6.10 Unable to connect to OPSWAT Product instances that have enabled HTTPS mode

Term

Detail

Problem

OPSWAT Central Management cannot connect to OPSWAT Product instances that have enabled HTTPS mode.

Cause

The certificates for the domains that the OPSWAT Product instances belong to have not been added to OPSWAT Central Management's trust store.

Troubleshooting

Testing connection returns the error "Peer certificate cannot be authenticated with given CA certificate".

Solution

Ensure that the domains are trusted hosts for OPSWAT Central Management.

When adding a new OPSWAT Product instance that has enabled HTTPS mode, it's possible to encounter an error as shown in the below image.

images/download/attachments/2580769/image2020-3-9_14-47-48.png

One possible cause is that the domain that the instance belong to is listed as a trusted host, such as because of missing certificates. To add certificates to OPSWAT Central Management's trust store, please follow the below guidelines

  1. Locate the root certificate file (.crt) for the product instance.

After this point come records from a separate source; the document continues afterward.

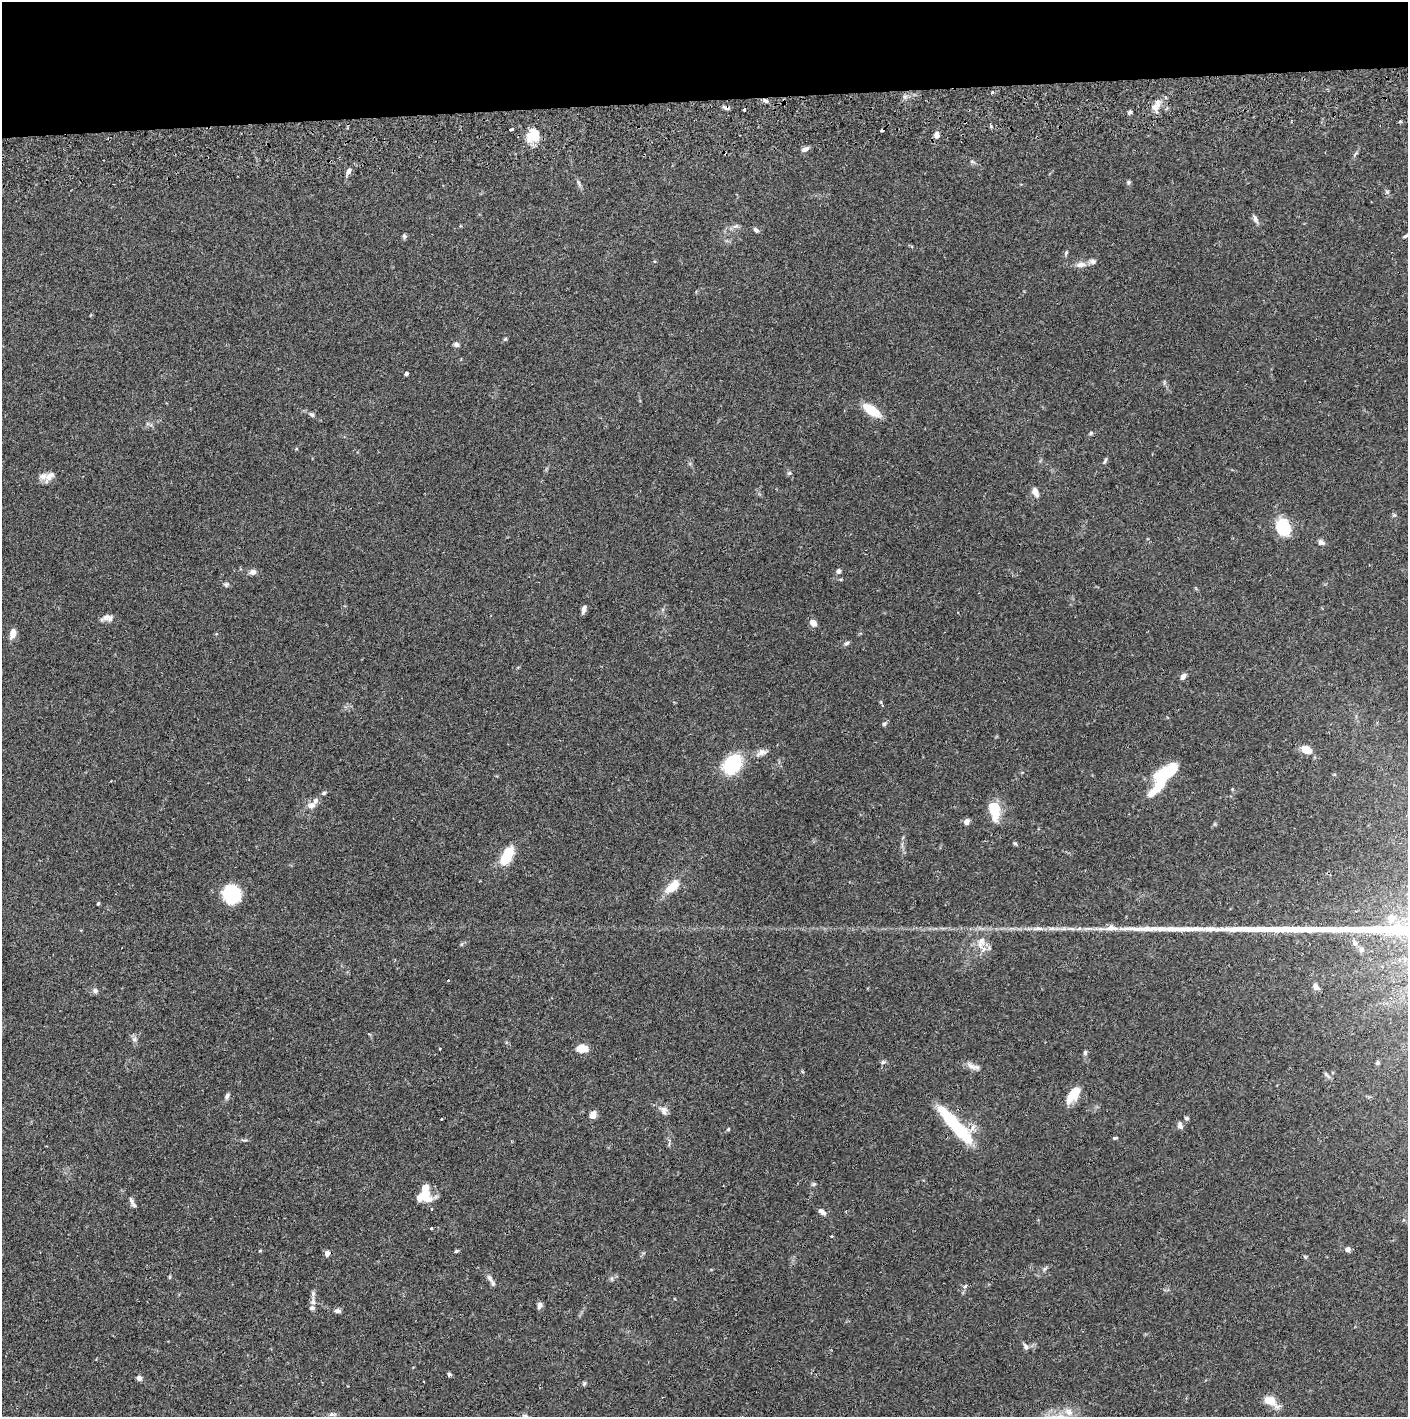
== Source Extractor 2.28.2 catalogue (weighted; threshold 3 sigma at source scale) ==
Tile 2 of 3 x 3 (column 2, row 1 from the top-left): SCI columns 1411-2816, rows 2888-4302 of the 4229 x 4360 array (HDU 1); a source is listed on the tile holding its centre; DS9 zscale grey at full resolution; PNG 1410 x 1419 px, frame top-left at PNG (2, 2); no overlay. Shown black and unused: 7% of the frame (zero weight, under 2 of 3 exposures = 3% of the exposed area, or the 3 px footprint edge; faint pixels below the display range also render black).
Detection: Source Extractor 2.28.2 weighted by HDU 2 'WHT'; one run over the whole footprint, this tile lists its part. Background 0.0683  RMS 0.0049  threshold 0.0219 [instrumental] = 3 sigma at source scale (4.5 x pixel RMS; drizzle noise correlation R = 1.50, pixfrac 1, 0.05/0.05 arcsec/px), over >= 5 px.
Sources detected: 121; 1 inside a brighter object's white glare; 3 cosmic-ray / hot-pixel residue — not listed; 9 inside a brighter listed object's ellipse — not listed separately; the other 108 listed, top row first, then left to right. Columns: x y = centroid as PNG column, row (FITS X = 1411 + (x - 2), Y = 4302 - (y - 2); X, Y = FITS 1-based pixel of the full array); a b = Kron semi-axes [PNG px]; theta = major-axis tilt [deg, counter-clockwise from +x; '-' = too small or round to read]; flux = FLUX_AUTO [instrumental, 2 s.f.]
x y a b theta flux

  2. From an elevated command-line interface, enter the command:

    1. For Windows

      "%JRE_HOME%\bin\keytool" -importcert -keystore "%JRE_HOME%\lib\security\cacerts" -storepass <password> -alias "<alias> -file "<rootCA.crt path>"

      Example:

      "%JRE_HOME%\bin\keytool" -importcert -keystore "%JRE_HOME%\lib\security\cacerts" -storepass changeit -alias "ocmCA" -file "C:\Users\admin\Downloads\ocm.crt"

    2. For RHEL

      "$JRE_HOME/bin/keytool" -importcert -keystore "$JRE_HOME/lib/security/cacerts" -storepass <password> -alias "<alias> -file "<rootCA.crt path>"

      Example:

      "$JRE_HOME/bin/keytool" -importcert -keystore "$JRE_HOME/lib/security/cacerts" -storepass changeit -alias "ocmCA" -file "/etc/somewhere/ocm.crt"

      The host machine should have the JRE_HOME (or JAVA_HOME if OPSWAT Central Management is using JDK) environment variable already set so the command can work properly. Replace the following fields with the correct information.

      1. <password>: The keystore's password

      2. <alias>: The certificate's alias.

      3. <rootCA.crt path>: The path to the product instance's root certificate file.

  3. Restart OPSWAT Central Management for the changes to take effect.

Another cause is that the certificates may be invalid if they have already been added. In this case, please verify that the certificates are valid and add them again if necessary.